Among the lines below, take the one holding "PRV valve and", the one holding "Cleaning of mops", and all lines between them. Set them down exactly.

- [DATA FOR PROCESSING]:
════════════════
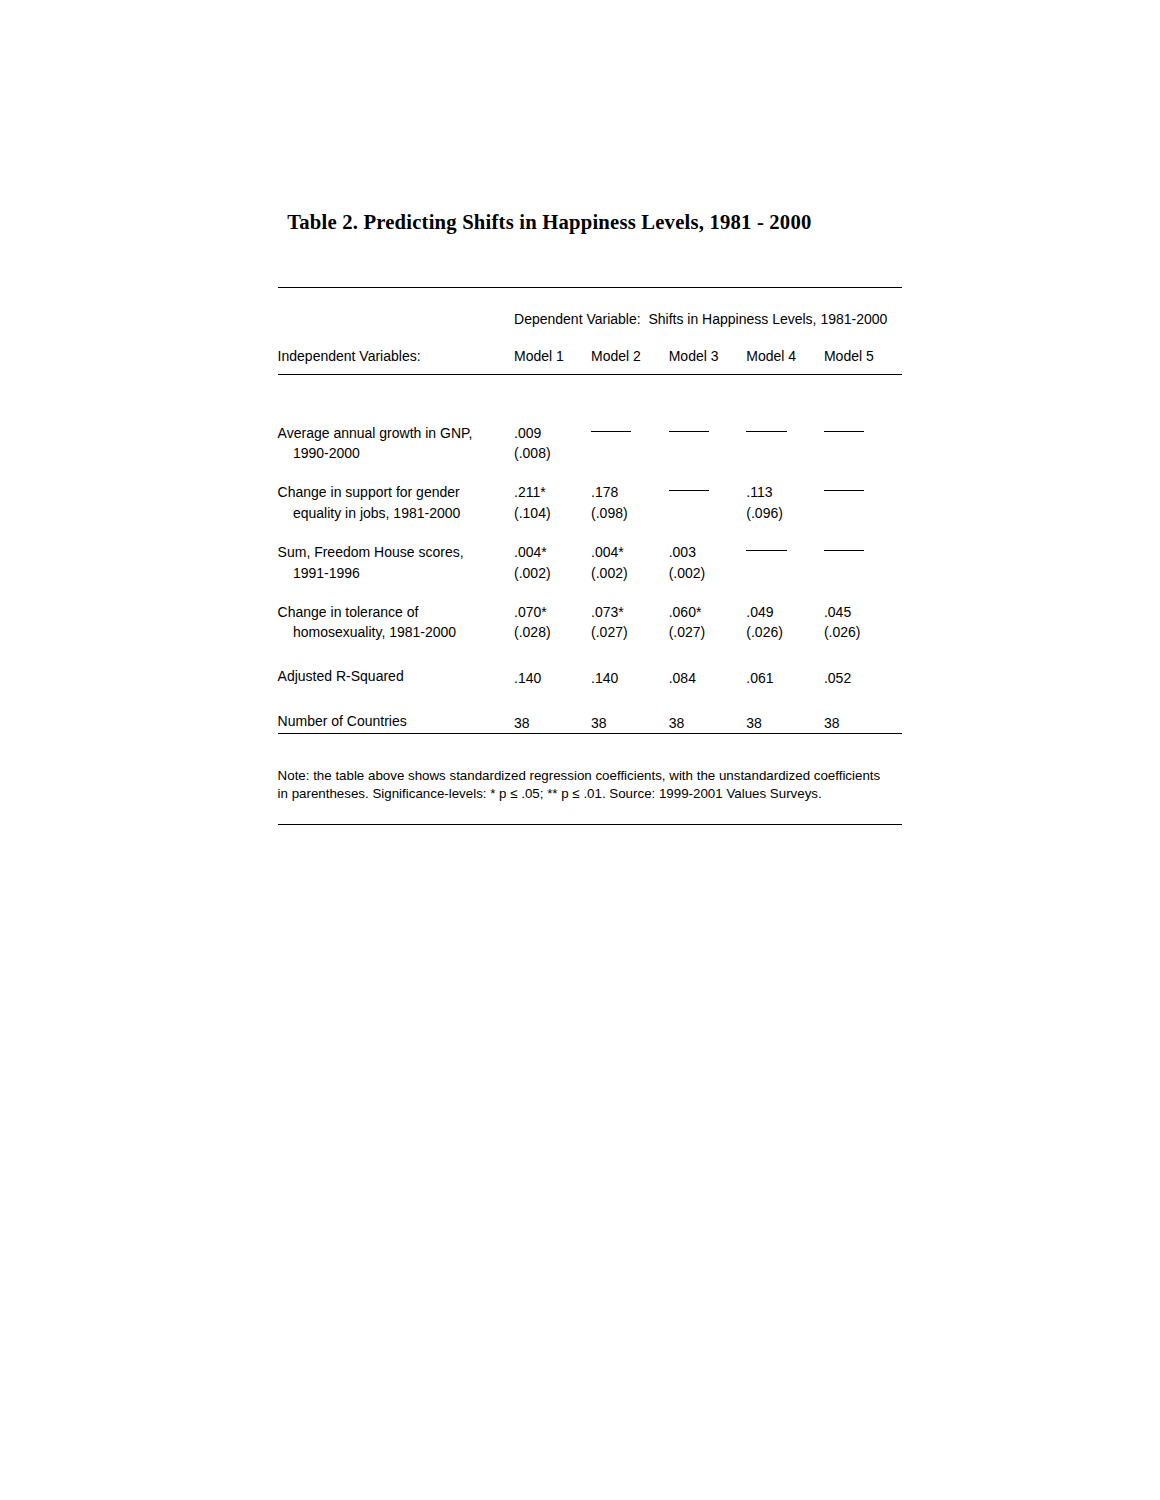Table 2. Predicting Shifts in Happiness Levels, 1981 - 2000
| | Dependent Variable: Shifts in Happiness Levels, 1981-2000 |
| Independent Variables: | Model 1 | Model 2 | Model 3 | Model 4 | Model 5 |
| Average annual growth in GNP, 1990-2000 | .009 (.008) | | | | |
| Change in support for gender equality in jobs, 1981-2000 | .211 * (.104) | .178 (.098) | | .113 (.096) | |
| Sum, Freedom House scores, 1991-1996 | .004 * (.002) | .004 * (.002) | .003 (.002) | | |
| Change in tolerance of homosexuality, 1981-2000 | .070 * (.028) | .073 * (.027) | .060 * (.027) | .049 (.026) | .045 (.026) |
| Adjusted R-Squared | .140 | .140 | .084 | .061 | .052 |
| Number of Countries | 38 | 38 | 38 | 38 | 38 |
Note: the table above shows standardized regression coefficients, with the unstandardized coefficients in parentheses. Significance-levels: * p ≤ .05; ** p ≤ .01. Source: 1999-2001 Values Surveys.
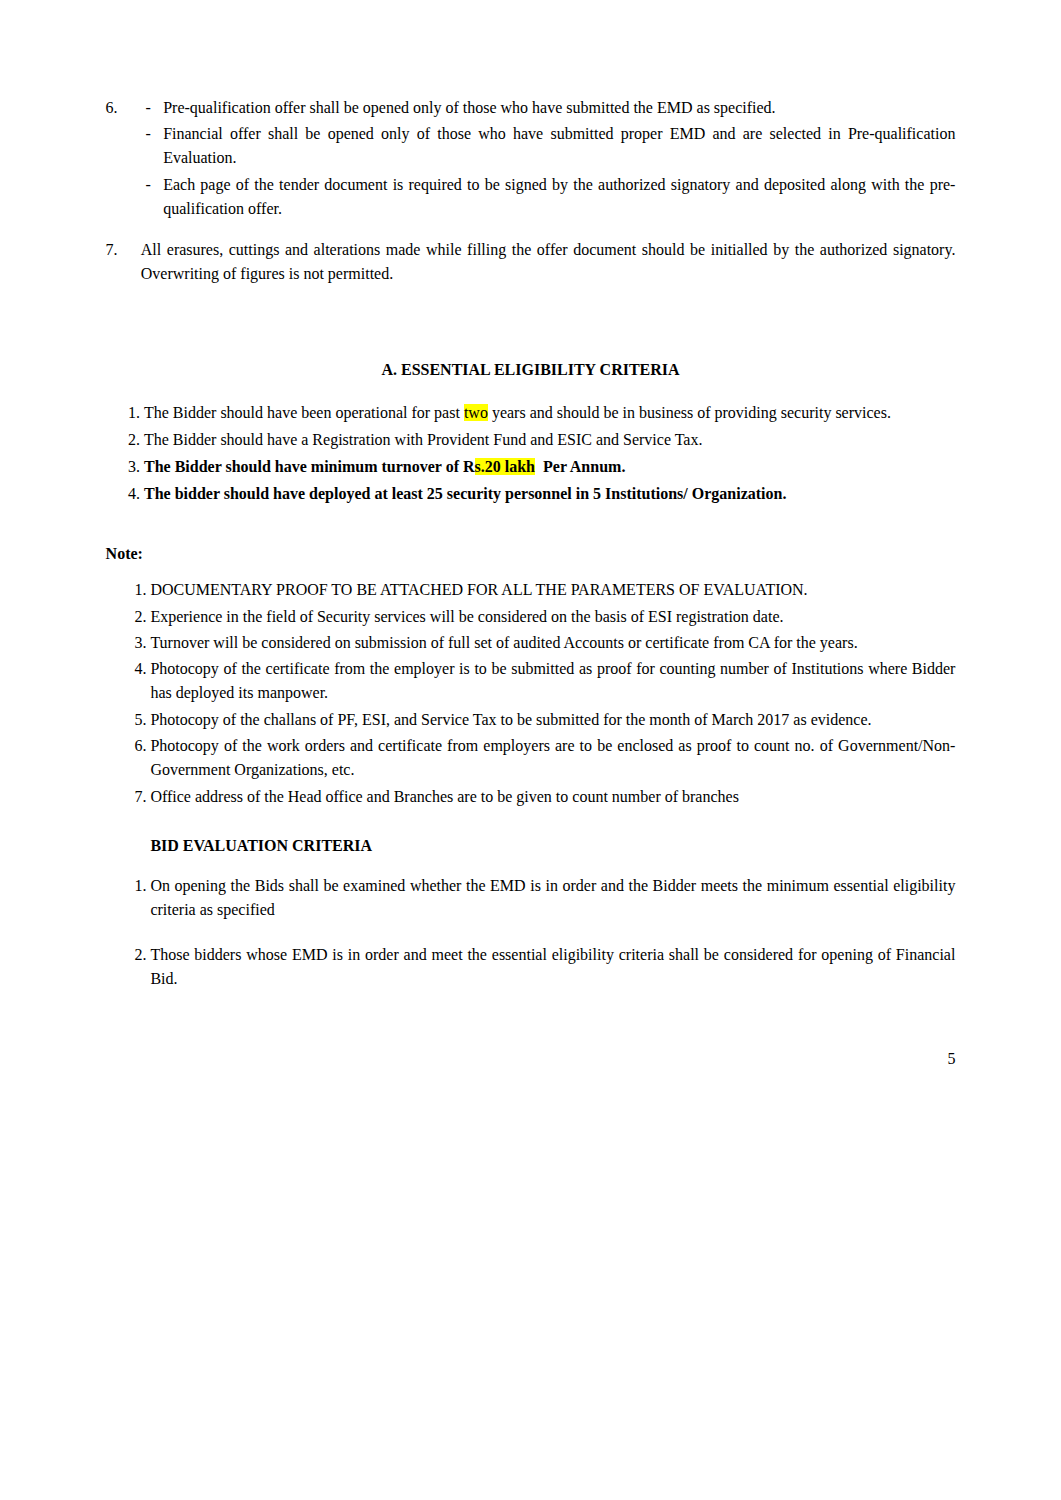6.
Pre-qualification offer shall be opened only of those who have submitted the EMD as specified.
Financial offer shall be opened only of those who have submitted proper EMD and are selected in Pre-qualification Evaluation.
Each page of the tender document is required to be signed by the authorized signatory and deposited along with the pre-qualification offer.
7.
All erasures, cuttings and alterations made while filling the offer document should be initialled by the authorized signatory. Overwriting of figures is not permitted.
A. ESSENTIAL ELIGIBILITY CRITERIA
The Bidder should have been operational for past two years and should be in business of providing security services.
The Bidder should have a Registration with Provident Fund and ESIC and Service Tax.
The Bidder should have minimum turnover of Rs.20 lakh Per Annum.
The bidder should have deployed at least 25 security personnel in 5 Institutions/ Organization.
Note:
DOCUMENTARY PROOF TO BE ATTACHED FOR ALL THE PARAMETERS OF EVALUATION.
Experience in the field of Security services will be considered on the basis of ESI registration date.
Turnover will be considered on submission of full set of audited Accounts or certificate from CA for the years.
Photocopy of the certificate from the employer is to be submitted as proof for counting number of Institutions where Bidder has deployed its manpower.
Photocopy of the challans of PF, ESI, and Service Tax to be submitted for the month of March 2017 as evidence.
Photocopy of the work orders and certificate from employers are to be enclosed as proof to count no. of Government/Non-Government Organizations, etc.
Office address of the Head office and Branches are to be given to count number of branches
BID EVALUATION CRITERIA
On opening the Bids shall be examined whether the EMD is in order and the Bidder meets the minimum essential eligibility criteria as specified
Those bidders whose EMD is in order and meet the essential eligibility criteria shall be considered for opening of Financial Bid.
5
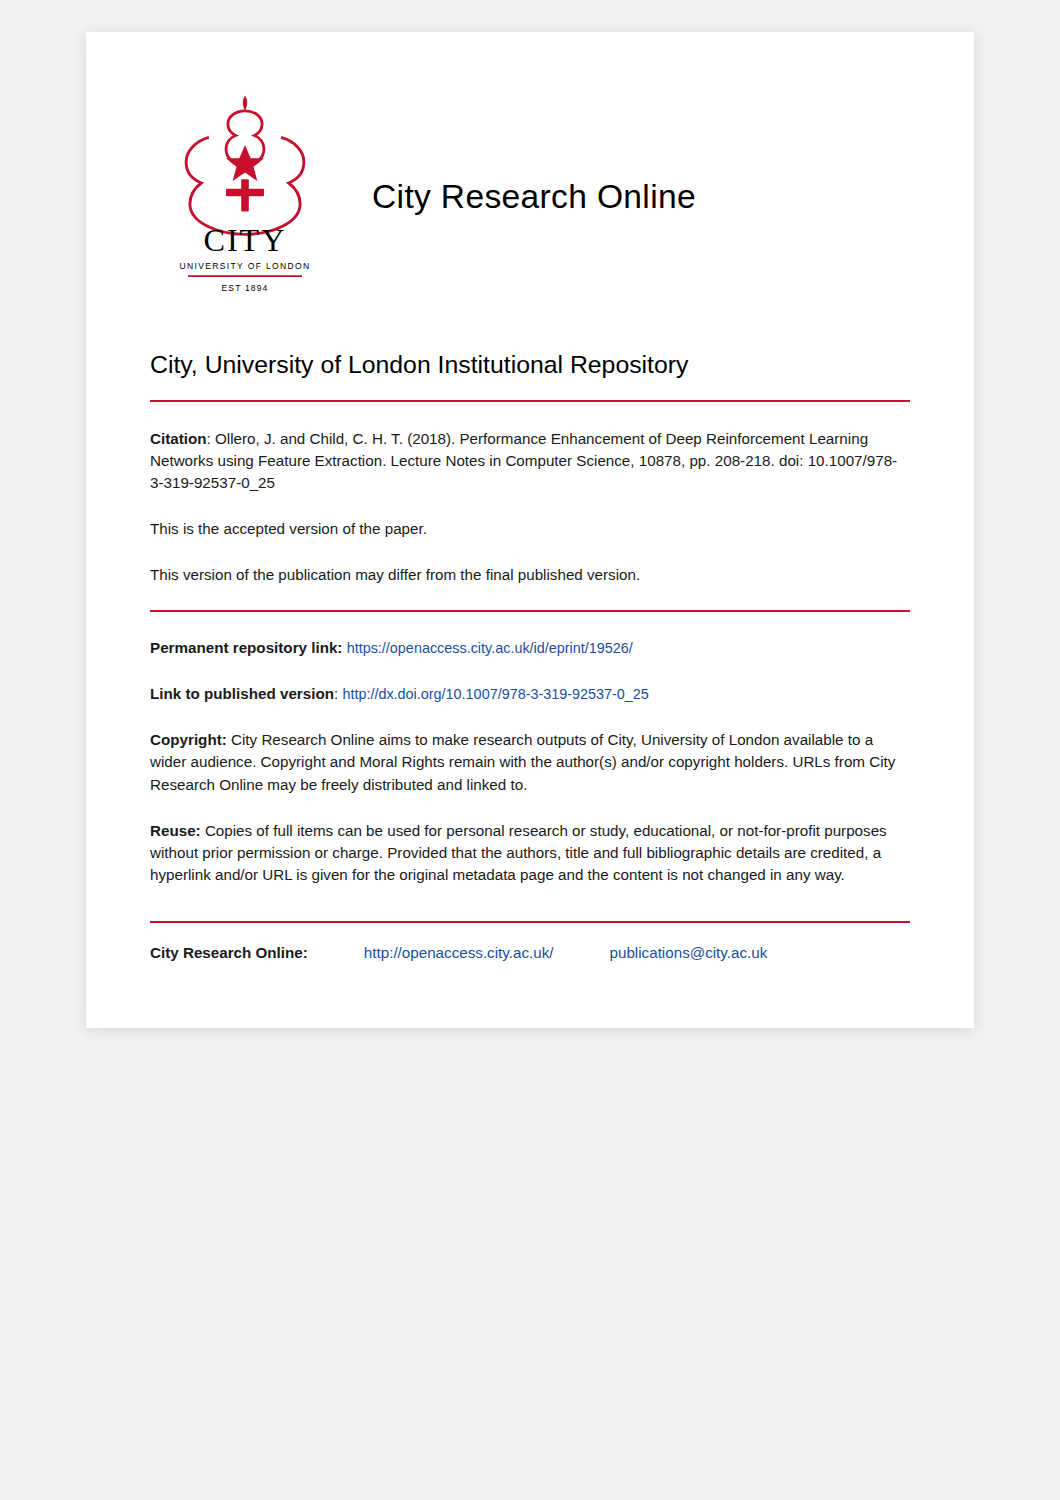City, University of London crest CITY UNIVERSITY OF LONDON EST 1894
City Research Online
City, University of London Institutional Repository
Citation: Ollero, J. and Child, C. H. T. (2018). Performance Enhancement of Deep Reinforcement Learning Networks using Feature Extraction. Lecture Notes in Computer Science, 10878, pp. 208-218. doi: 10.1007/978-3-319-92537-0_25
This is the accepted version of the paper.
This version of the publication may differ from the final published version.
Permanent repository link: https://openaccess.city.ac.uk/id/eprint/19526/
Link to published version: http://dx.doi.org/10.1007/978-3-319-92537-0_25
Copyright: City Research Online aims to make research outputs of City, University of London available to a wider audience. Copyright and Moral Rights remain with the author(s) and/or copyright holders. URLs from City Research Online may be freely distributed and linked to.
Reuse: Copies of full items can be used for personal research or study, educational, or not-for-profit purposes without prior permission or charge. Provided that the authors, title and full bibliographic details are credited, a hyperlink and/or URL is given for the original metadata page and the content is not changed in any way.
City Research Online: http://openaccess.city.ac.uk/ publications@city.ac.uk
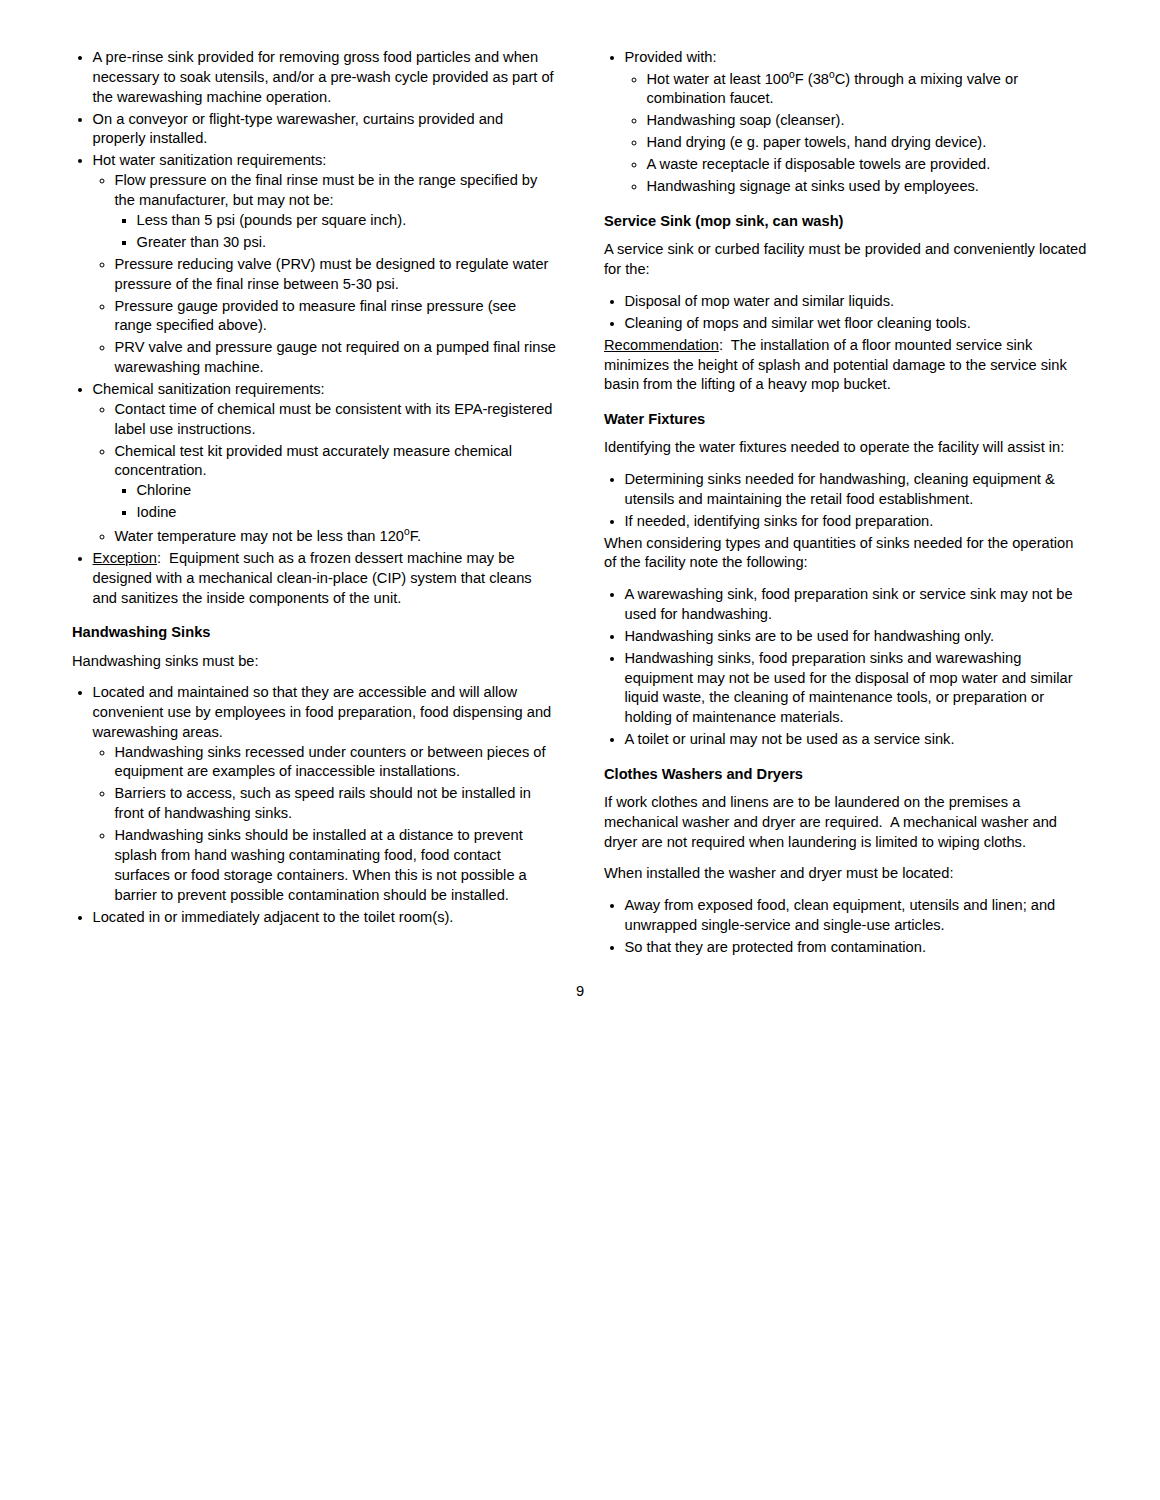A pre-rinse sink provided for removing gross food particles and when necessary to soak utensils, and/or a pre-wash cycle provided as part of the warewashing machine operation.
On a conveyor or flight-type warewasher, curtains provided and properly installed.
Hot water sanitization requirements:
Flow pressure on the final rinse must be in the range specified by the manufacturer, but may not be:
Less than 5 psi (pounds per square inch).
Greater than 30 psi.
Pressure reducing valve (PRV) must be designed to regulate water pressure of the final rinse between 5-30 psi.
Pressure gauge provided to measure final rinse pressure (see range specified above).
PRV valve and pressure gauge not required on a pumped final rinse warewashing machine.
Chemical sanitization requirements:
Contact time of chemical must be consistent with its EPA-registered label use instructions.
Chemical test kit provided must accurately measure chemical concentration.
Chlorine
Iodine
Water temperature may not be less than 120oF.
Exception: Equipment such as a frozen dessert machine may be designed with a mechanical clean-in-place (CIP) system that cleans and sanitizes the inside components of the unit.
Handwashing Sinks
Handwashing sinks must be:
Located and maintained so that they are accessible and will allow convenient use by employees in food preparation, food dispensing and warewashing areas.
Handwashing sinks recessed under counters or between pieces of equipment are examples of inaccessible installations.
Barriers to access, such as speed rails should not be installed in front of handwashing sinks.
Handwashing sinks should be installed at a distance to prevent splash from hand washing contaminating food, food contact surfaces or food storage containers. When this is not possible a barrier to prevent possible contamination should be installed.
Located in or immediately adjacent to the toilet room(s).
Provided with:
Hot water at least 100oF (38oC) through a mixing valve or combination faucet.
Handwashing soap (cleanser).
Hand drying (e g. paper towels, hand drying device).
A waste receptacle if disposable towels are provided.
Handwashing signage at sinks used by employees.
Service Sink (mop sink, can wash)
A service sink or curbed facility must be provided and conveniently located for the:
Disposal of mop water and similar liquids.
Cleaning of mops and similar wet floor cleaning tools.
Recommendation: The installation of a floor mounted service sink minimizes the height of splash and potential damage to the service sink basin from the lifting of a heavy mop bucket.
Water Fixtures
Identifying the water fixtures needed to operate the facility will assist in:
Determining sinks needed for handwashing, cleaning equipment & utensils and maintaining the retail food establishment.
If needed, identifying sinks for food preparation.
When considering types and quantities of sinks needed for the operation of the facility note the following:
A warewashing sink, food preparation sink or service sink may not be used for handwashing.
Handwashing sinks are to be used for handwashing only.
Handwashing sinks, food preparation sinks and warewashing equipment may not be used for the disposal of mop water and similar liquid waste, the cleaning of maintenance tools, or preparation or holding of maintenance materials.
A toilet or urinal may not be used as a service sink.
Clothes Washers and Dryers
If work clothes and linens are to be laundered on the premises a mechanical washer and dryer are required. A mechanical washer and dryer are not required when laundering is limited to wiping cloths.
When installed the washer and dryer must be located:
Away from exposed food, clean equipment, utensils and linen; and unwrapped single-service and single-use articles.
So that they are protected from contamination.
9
════════════════
- [PROBLEM SOLUTION]:
PRV valve and pressure gauge not required on a pumped final rinse warewashing machine.
Chemical sanitization requirements:
Contact time of chemical must be consistent with its EPA-registered label use instructions.
Chemical test kit provided must accurately measure chemical concentration.
Chlorine
Iodine
Water temperature may not be less than 120oF.
Exception: Equipment such as a frozen dessert machine may be designed with a mechanical clean-in-place (CIP) system that cleans and sanitizes the inside components of the unit.
Handwashing Sinks
Handwashing sinks must be:
Located and maintained so that they are accessible and will allow convenient use by employees in food preparation, food dispensing and warewashing areas.
Handwashing sinks recessed under counters or between pieces of equipment are examples of inaccessible installations.
Barriers to access, such as speed rails should not be installed in front of handwashing sinks.
Handwashing sinks should be installed at a distance to prevent splash from hand washing contaminating food, food contact surfaces or food storage containers. When this is not possible a barrier to prevent possible contamination should be installed.
Located in or immediately adjacent to the toilet room(s).
Provided with:
Hot water at least 100oF (38oC) through a mixing valve or combination faucet.
Handwashing soap (cleanser).
Hand drying (e g. paper towels, hand drying device).
A waste receptacle if disposable towels are provided.
Handwashing signage at sinks used by employees.
Service Sink (mop sink, can wash)
A service sink or curbed facility must be provided and conveniently located for the:
Disposal of mop water and similar liquids.
Cleaning of mops and similar wet floor cleaning tools.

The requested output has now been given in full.